Eine interne Untersuchung bei SAP bringt Unerfreuliches ans Licht. Einige Cloud-Produkte erfüllen nicht mehr die notwendigen Sicherheitsstandards. Von einer Sparte des zukunftsträchtigen Geschäfts trennt sich der Softwareriese sogar komplett.

Der Softwarekonzern SAP hat Sicherheitsmängel bei seinen Cloud-Produkten festgestellt. Ein oder mehrere vertraglich vereinbarte oder gesetzlich vorgeschriebene IT-Sicherheitsstandards würden derzeit nicht erfüllt, teilte das Unternehmen mit. Dies sei im Rahmen einer internen Untersuchung zutage getreten, die nicht als Reaktion auf einen Sicherheitszwischenfall vorgenommen worden sei.

Zwar dauere die Überprüfung noch an, das Unternehmen gehe jedoch derzeit nicht davon aus, dass aufgrund der festgestellten Mängel Daten von SAP-Kunden kompromittiert worden seien. Die Kosten für die notwendigen Maßnahmen zur Schließung der Sicherheitslücken erfordern dem Konzern zufolge keine Änderung des aktuellen Finanzausblicks für das Geschäftsjahr 2020.

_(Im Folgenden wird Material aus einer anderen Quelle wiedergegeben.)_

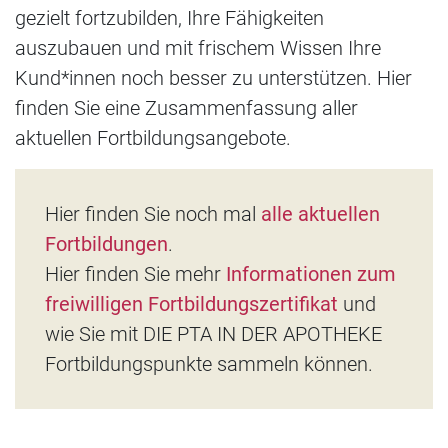
gezielt fortzubilden, Ihre Fähigkeiten
auszubauen und mit frischem Wissen Ihre
Kund*innen noch besser zu unterstützen. Hier
finden Sie eine Zusammenfassung aller
aktuellen Fortbildungsangebote.
Hier finden Sie noch mal
alle aktuellen
Fortbildungen
.
Hier finden Sie mehr
Informationen zum
freiwilligen Fortbildungszertifikat
und
wie Sie mit DIE PTA IN DER APOTHEKE
Fortbildungspunkte sammeln können.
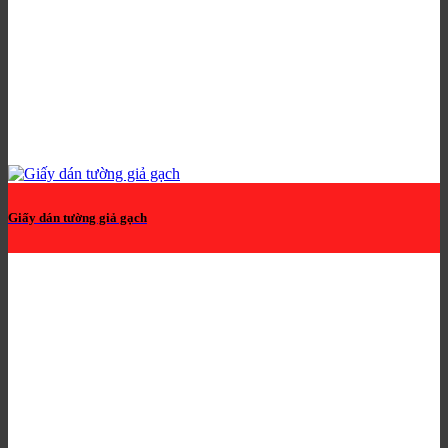
Giấy dán tường giả gạch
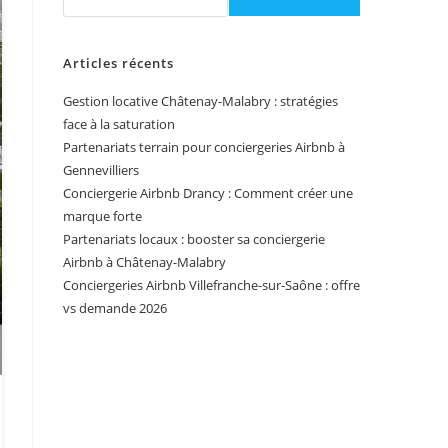
Articles récents
Gestion locative Châtenay-Malabry : stratégies
face à la saturation
Partenariats terrain pour conciergeries Airbnb à
Gennevilliers
Conciergerie Airbnb Drancy : Comment créer une
marque forte
Partenariats locaux : booster sa conciergerie
Airbnb à Châtenay-Malabry
Conciergeries Airbnb Villefranche-sur-Saône : offre
vs demande 2026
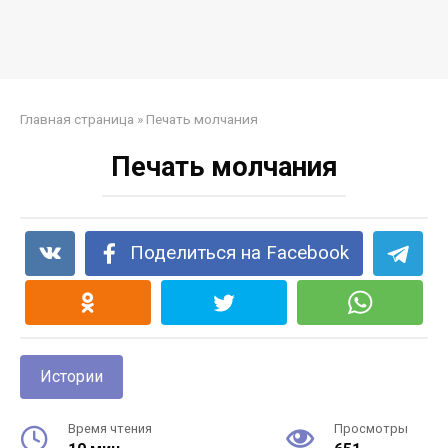
Главная страница
»
Печать молчания
Печать молчания
Поделиться на Facebook
Истории
Время чтения
Просмотры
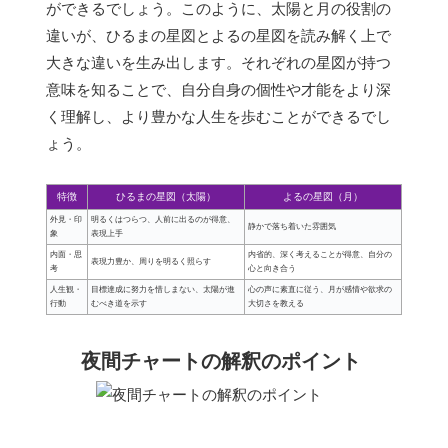
ができるでしょう。このように、太陽と月の役割の
違いが、ひるまの星図とよるの星図を読み解く上で
大きな違いを生み出します。それぞれの星図が持つ
意味を知ることで、自分自身の個性や才能をより深
く理解し、より豊かな人生を歩むことができるでし
ょう。
特徴
ひるまの星図（太陽）
よるの星図（月）
外見・印
明るくはつらつ、人前に出るのが得意、
静かで落ち着いた雰囲気
象
表現上手
内面・思
内省的、深く考えることが得意、自分の
表現力豊か、周りを明るく照らす
考
心と向き合う
人生観・
目標達成に努力を惜しまない、太陽が進
心の声に素直に従う、月が感情や欲求の
行動
むべき道を示す
大切さを教える
夜間チャートの解釈のポイント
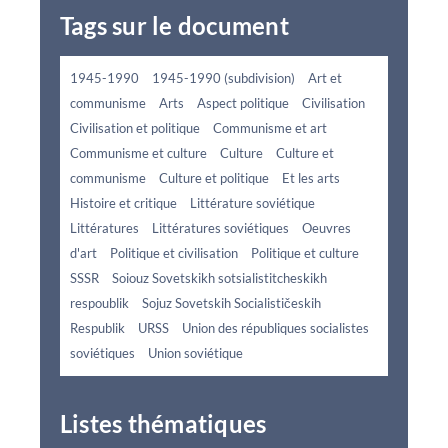
Tags sur le document
1945-1990
1945-1990 (subdivision)
Art et
communisme
Arts
Aspect politique
Civilisation
Civilisation et politique
Communisme et art
Communisme et culture
Culture
Culture et
communisme
Culture et politique
Et les arts
Histoire et critique
Littérature soviétique
Littératures
Littératures soviétiques
Oeuvres
d'art
Politique et civilisation
Politique et culture
SSSR
Soiouz Sovetskikh sotsialistitcheskikh
respoublik
Sojuz Sovetskih Socialističeskih
Respublik
URSS
Union des républiques socialistes
soviétiques
Union soviétique
Listes thématiques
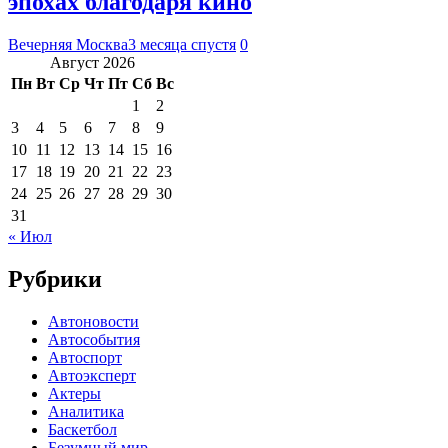
эпохах благодаря кино
Вечерняя Москва
3 месяца спустя
0
Август 2026
Пн
Вт
Ср
Чт
Пт
Сб
Вс
1
2
3
4
5
6
7
8
9
10
11
12
13
14
15
16
17
18
19
20
21
22
23
24
25
26
27
28
29
30
31
« Июл
Рубрики
Автоновости
Автособытия
Автоспорт
Автоэксперт
Актеры
Аналитика
Баскетбол
Безумный мир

Zudem trennt sich SAP von seiner Sparte für Cloud-basierte Kommunikationsprodukte. SAP Digital Interconnect (SDI) werde für 225 Millionen Euro an das schwedische Unternehmen Sinch AB verkauft, teilte SAP mit.

SDI bietet unter anderem in seinem Geschäftsbereich "Programmierbare Kommunikation" Kundenbindung über Kanäle wie SMS, Push-Nachrichten, E-Mail, WhatsApp- und WeChat-Nachrichten sowie Viber an. Dazu kommen noch die Bereiche "Carrier Services" mit einer Reihe von geschäftskritischen Diensten für Mobilfunkbetreiber und "Cloud Solutions" für Unternehmen. SDI hat seinen Hauptsitz in der San Francisco Bay Area, hieß es weiter.